PA 64 begins at an intersection with PA 26 in Spring Township, Centre County at the point PA 26 turns north onto a freeway. From here, the route heads northeast on two-lane undivided East College Avenue, heading through farmland with a few quarries. The road heads through more open agricultural areas with some housing developments as it crosses into Walker Township and intersects the northern terminus of PA 550. At this point, PA 64 becomes Nittany Valley Drive and heads through more farmland and homes. Farther northeast, the route passes through Hublersburg and runs through more rural areas. The road heads through farmland with some woods and homes as it reaches a junction with the northern terminus of PA 445 in the residential community of Nittany.
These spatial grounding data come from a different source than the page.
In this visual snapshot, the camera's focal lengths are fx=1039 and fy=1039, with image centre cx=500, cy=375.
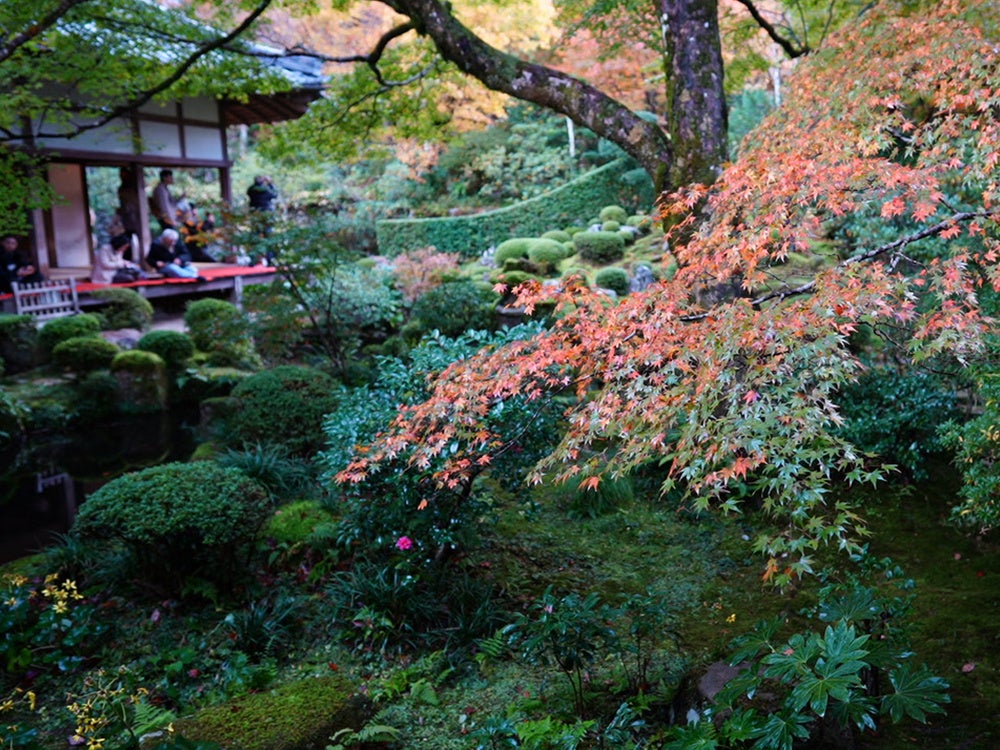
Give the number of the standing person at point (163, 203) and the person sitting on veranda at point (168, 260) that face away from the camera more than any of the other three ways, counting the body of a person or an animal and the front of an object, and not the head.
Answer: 0

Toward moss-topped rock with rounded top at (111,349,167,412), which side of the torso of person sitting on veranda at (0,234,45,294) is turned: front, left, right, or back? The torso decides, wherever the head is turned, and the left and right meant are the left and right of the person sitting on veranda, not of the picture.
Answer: front

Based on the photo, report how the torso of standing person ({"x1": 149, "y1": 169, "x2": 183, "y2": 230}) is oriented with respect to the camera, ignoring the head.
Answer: to the viewer's right

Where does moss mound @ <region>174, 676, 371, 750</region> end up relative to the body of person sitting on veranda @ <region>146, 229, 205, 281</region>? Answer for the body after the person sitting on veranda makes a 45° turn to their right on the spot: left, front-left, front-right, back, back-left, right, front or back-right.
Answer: front

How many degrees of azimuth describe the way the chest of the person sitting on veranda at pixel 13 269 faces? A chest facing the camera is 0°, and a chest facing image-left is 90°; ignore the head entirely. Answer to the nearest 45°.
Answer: approximately 315°

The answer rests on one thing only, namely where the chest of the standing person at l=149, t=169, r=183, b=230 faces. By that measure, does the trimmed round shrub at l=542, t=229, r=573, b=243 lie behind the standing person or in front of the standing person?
in front

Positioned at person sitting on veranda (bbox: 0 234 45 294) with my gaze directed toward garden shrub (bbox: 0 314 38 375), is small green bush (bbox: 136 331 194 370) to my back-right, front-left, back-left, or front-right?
front-left

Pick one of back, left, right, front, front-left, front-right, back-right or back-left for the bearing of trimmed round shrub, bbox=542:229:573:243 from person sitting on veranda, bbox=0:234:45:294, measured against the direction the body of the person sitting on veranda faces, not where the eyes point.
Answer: front-left

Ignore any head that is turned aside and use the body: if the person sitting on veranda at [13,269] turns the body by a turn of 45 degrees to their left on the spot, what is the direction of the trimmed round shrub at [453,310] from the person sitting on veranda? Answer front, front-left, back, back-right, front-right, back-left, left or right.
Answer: front-right

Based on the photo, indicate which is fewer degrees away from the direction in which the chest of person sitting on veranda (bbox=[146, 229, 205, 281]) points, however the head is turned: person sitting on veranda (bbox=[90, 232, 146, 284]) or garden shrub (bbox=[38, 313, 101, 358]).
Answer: the garden shrub

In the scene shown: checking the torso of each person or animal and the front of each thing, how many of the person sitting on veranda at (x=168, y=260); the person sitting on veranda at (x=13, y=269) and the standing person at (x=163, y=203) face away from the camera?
0

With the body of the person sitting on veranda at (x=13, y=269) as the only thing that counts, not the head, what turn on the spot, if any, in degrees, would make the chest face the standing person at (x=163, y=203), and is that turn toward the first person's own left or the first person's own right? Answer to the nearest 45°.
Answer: approximately 90° to the first person's own left

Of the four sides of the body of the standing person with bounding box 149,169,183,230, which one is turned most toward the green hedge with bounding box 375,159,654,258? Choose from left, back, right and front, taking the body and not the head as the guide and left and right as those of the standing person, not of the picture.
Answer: front

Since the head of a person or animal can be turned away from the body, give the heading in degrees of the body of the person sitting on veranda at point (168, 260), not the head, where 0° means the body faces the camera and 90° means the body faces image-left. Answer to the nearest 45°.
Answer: approximately 315°

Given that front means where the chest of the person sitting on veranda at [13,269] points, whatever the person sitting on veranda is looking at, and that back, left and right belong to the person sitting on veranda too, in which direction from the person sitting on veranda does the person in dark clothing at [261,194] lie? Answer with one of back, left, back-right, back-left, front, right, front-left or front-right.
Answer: left

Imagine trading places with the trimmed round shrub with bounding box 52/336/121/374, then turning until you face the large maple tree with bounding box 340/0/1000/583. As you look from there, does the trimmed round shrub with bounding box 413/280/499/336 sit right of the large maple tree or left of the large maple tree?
left
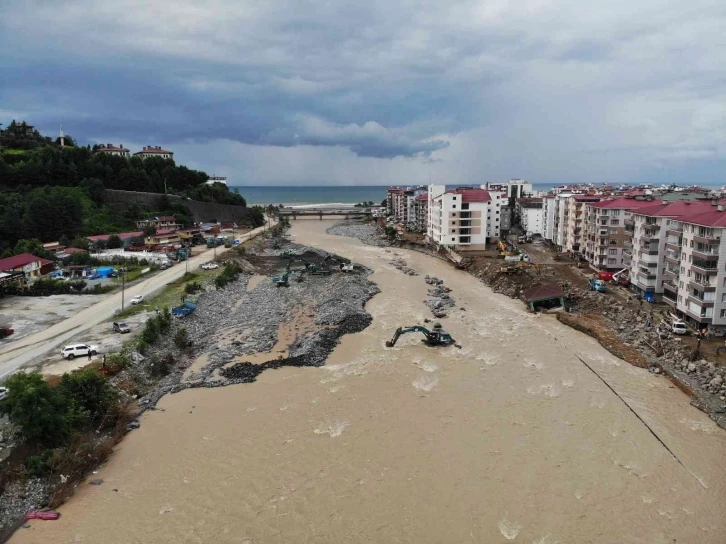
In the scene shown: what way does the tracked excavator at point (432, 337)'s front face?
to the viewer's left

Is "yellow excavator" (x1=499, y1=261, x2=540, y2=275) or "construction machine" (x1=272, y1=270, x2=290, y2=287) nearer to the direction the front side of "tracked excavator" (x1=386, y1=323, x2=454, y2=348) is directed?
the construction machine

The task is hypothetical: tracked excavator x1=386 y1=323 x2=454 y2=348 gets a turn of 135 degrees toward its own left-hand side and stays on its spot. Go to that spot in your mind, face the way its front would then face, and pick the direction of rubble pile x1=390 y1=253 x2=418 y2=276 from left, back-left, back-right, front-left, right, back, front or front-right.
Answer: back-left

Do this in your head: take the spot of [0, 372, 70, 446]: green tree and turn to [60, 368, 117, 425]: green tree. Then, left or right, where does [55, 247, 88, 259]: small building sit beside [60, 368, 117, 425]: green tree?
left

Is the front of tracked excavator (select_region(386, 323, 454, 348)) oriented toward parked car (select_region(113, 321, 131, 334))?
yes

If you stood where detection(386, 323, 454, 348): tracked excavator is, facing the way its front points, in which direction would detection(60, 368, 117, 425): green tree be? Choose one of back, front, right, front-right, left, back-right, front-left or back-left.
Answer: front-left

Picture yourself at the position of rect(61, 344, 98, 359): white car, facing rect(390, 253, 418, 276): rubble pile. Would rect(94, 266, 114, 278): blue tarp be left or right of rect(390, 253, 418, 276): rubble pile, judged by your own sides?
left

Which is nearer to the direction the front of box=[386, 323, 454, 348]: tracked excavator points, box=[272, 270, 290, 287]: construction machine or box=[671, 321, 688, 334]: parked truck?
the construction machine

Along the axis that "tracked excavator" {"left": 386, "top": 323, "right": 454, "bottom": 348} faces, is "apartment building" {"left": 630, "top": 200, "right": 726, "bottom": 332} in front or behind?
behind

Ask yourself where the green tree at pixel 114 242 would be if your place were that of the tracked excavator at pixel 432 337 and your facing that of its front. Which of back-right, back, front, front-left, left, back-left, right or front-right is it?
front-right

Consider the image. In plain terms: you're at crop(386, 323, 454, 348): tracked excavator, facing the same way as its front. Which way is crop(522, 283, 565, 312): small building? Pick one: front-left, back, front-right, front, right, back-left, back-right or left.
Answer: back-right

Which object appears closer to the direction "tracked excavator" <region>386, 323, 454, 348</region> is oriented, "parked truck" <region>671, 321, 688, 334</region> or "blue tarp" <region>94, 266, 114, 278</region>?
the blue tarp

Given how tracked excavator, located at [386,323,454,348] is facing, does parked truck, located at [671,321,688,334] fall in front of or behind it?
behind

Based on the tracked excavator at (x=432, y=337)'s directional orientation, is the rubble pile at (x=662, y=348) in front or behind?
behind

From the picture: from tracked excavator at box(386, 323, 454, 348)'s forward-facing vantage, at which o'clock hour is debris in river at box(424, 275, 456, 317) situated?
The debris in river is roughly at 3 o'clock from the tracked excavator.

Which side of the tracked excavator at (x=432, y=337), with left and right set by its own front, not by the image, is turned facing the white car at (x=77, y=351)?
front

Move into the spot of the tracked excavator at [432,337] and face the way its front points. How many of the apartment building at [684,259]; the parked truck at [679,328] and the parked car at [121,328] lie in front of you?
1

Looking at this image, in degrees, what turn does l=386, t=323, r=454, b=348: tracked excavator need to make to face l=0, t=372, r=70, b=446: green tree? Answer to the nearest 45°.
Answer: approximately 45° to its left
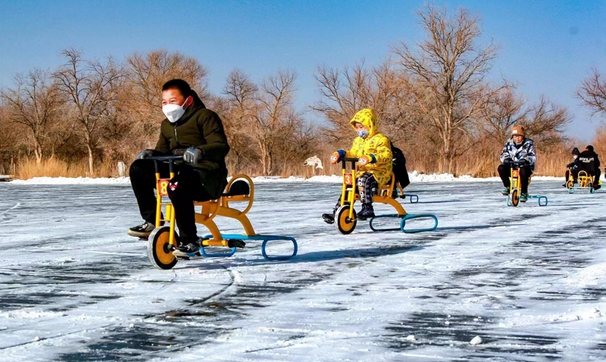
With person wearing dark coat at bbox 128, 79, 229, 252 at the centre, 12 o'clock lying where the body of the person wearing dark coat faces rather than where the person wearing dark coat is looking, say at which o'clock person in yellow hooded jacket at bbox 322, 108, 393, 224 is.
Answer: The person in yellow hooded jacket is roughly at 6 o'clock from the person wearing dark coat.

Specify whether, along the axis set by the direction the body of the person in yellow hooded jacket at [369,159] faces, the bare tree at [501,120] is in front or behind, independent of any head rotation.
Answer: behind

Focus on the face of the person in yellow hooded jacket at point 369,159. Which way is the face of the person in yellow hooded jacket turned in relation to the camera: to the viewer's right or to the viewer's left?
to the viewer's left

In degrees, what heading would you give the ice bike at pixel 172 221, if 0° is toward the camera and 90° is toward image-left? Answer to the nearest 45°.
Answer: approximately 45°

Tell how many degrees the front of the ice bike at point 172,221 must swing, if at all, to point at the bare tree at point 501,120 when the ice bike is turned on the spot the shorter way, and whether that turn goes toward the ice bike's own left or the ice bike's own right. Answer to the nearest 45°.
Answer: approximately 180°

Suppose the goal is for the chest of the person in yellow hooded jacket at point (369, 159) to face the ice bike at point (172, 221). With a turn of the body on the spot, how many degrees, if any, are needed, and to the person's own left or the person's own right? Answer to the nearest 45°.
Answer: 0° — they already face it

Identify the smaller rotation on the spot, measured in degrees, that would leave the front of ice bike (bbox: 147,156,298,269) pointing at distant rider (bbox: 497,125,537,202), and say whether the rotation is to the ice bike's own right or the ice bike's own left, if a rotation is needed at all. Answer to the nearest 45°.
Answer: approximately 180°
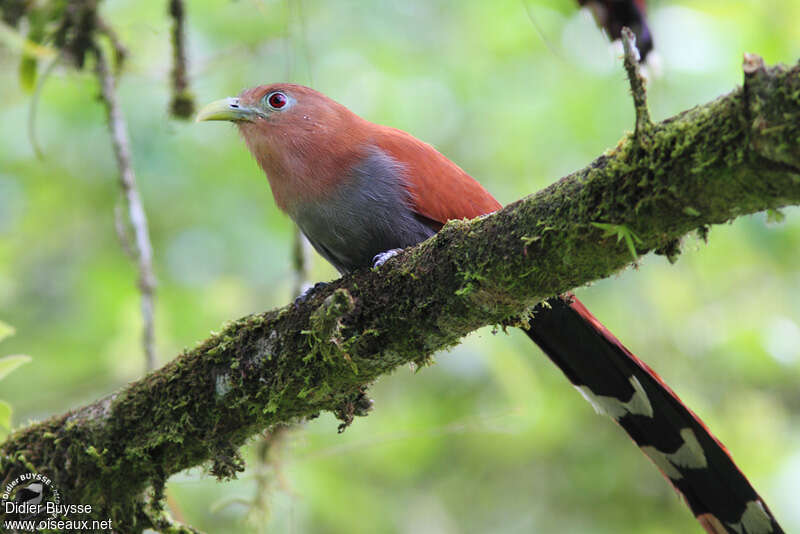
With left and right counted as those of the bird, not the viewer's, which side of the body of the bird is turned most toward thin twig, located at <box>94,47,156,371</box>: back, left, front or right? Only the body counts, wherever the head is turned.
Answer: front

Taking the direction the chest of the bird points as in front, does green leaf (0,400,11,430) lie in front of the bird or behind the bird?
in front

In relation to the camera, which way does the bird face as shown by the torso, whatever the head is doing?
to the viewer's left

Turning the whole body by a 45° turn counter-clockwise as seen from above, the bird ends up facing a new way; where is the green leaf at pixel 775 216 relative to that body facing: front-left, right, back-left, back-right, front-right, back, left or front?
left
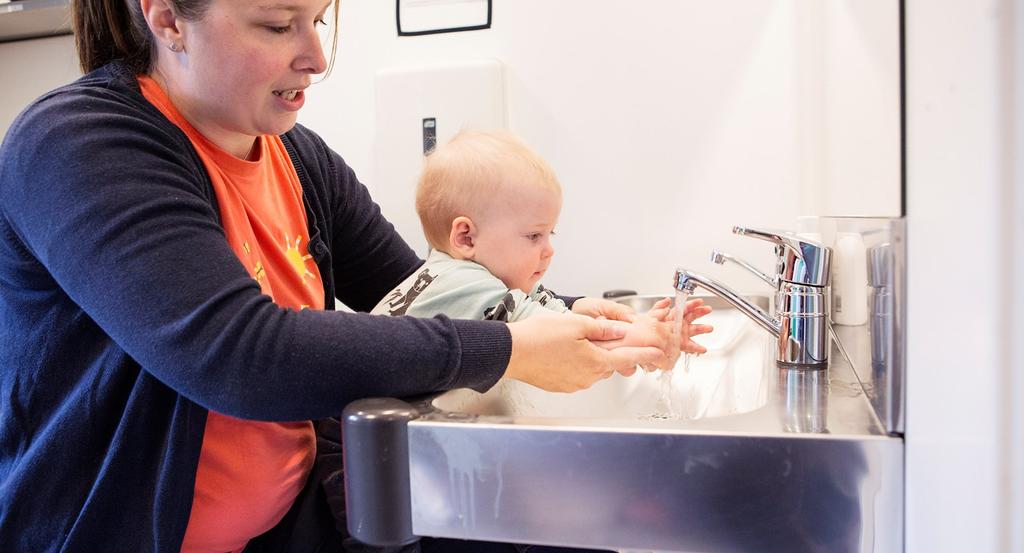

PA 64 enters Porter Township in Clinton County and runs through more rural residential areas, crossing Fishing Creek before passing through Lamar. After this, the road crosses the creek again and heads into agricultural areas before gaining a center left-turn lane as it interchanges with I-80/US 220 in a commercial area. Following this interchange, the route becomes a two-lane road again and runs through more open farmland with a few homes. PA 64 heads into Lamar Township and heads north-northeast. The road continues into wooded areas with some development, heading north onto Fernberg Road at Cedar Springs. The route intersects PA 477 and heads through a gap in forested Bald Eagle Mountain along with Fishing Creek and the US 220 freeway to the east, crossing into the borough of Mill Hall. PA 64 turns northwest and becomes South Water Street, passing between homes to the west and the Fishing Creek to the east. The road turns north and passes businesses along North Water Street, crossing a Nittany and Bald Eagle Railroad line. The route passes more residential and commercial establishments before ending at PA 150.

==Major intersections==

County: Location; mi; km; Destinations; Notes
Centre: Spring Township; 0.0; 0.0; PA 26 (College Avenue) to I-99 / US 220 – Pleasant Gap, State College; Southern terminus
Walker Township: 3.6; 5.8; PA 550 south (Zion Road) – Bellefonte; Northern terminus of PA 550
12.4: 20.0; PA 445 south (Madisonburg Mountain Road) – Millheim; Northern terminus of PA 445
Clinton: Porter Township; 15.2; 24.5; I-80 / Future I-99 / US 220 – Williamsport, Bellefonte; Exit 173 on I-80
Lamar Township: 19.9; 32.0; PA 477 south (Long Run Road) – Salona, Loganton; Northern terminus of PA 477
Mill Hall: 21.3; 34.3; PA 150 (Hogan Boulevard) – Milesburg, Lock Haven; Northern terminus
1.000 mi = 1.609 km; 1.000 km = 0.621 mi

==PA 64 Truck==

Pennsylvania Route 64 Truck was a truck route around a weight-restricted bridge over the Big Fishing Creek near Lamar, Pennsylvania. The route followed PA 26 and I-80. The route was signed in 2013; six years later, a new bridge was constructed, and the truck route was removed.